やること:
a - 哲学の進歩についての本文から、「自然科学の研究だとそれはあり」と「新の情報がいつでも重要です。」の間を、両端の言葉も含めてそのまま返してください。
b - 次の(i)〜(iii)が哲学の進歩についての本文と合っているかを、それぞれ「はい」か「いいえ」で答えてください。答えごとに、決め手となる本文の言葉をそのまま引いてください。
(i) 自然科学の研究者は、学会発表に参加して論文になる前の情報をつかもうとする。
(ii) 自然科学の研究では、古代の人が書いた書物を研究のために真剣に読むことが多い。
(iii) 文学作品は、著者が死んで評価が固まらないと駄目だと言う人もいる。
c - 哲学の進歩についての本文が終わったところから、続きを書いてください。

本文:
_____
自然科学の研究だとそれはありえない。確かに、古い時代の人の名前が出てくることもありますが、それはまれで、その古代の人が書いた書物を研究のために真剣に読むことはないでしょう。いつでも、その時最新の研究論文を研究者は読みます。そして論文ではやはり1~2年遅れてしまうために、学会発表に参加して論文になる前の情報を必死でつかもうとします。最新の情報がいつでも重要です。
そうして考えると哲学という学問にはあまり進歩がないのでしょうか?人間というものがそんなに変わるものじゃないからだという答えはありえるかと思います。確かに、文学だったらそれは納得です。むしろ古典のほうが人間の忘却というフィルターを乗り越えて存在しているため価値があるといいます。文学作品はまず、その著者が死んで評価が固まらないと駄目だという人さえいます。
はたして、哲学は文学のような存在だと考えればいいのでしょうか?そして忘却のフィルターを通過した学者が偉大ということになるのでしょうか?
_____
用意した行:
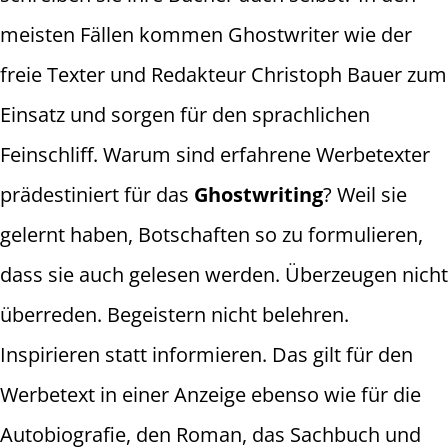
meisten Fällen kommen Ghostwriter wie der
freie Texter und Redakteur Christoph Bauer zum
Einsatz und sorgen für den sprachlichen
Feinschliff. Warum sind erfahrene Werbetexter
prädestiniert für das
Ghostwriting
? Weil sie
gelernt haben, Botschaften so zu formulieren,
dass sie auch gelesen werden. Überzeugen nicht
überreden. Begeistern nicht belehren.
Inspirieren statt informieren. Das gilt für den
Werbetext in einer Anzeige ebenso wie für die
Autobiografie, den Roman, das Sachbuch und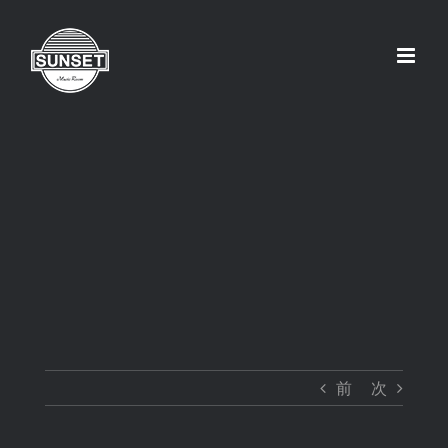
Skip
to
content
前
次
_____
番号ごとの答え:
a -
自然科学の研究だとそれはありえない。確かに、古い時代の人の名前が出てくることもありますが、それはまれで、その古代の人が書いた書物を研究のために真剣に読むことはないでしょう。いつでも、その時最新の研究論文を研究者は読みます。そして論文ではやはり1~2年遅れてしまうために、学会発表に参加して論文になる前の情報を必死でつかもうとします。最新の情報がいつでも重要です。

b -
(i) はい。「学会発表に参加して論文になる前の情報を必死でつかもうとします」
(ii) いいえ。「その古代の人が書いた書物を研究のために真剣に読むことはないでしょう」
(iii) はい。「その著者が死んで評価が固まらないと駄目だという人さえいます」

c -
A 回答 (15件中1~10件)

哲学の中でも経験をもってしては答えられない「形而上学」の問題は今もって哲学の主要な問題で、これには原理的に言って進歩というものはありません。


たとえば、「存在とは何か?」「なぜ、世界は存在しているのか?」「神は、あるいはこの世界を超越した存在者があるのか?」「なぜ、私は私なのか?」「外部世界は存在すると言えるのか?」「過去は実在するのか?」「他人には心があるのか?」・・・・・などなど。
こうした問題は科学・物理学をもってしては答えられません。
科学・物理学は進歩・発展ということがあるけど、「形而上学」の問題というのはただ思考の中にのみあり、思考によってしか解決できず、解決がひじょうに難しい問題です。
「存在とは何か?」という問題は今から2500年前に古代ギリシャのプラトンやアリストテレスが問題にしましたが、アリストテレスはあまりにも厄介な問題だったので、存在論を回避して、実体論に逃げました。
アリストテレスはその「形而上学」という本で、「存在するモノの全体としての存在者を論じる」のが存在論といいましたが、ウーシアとか、ト・オンというギリシャ語に存在のほかに実体という意味があるのを利用して、実体を論じる方向に転じ、結局のところ、存在とは何かという問いは実体とは何か、という問いにすり替えられました。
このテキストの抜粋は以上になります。